_What the task requires_
Copy each line of the material beneath that holds the word "pinky".

================

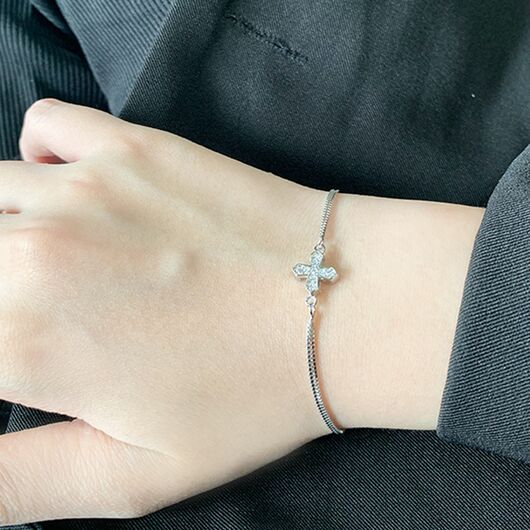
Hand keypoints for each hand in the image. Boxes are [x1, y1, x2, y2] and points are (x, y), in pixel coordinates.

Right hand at [0, 99, 332, 524]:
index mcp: (26, 340)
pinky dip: (42, 158)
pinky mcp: (132, 147)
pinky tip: (76, 194)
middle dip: (1, 294)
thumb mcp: (132, 474)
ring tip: (55, 264)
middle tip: (43, 316)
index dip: (2, 348)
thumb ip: (18, 483)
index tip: (26, 350)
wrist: (339, 305)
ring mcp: (84, 186)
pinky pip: (46, 127)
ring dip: (6, 234)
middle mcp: (35, 252)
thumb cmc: (249, 397)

================

_Solution for this exercise_
pinky dip: (42, 158)
pinky mcp: (132, 147)
pinky tip: (76, 194)
pinky pip: (46, 127)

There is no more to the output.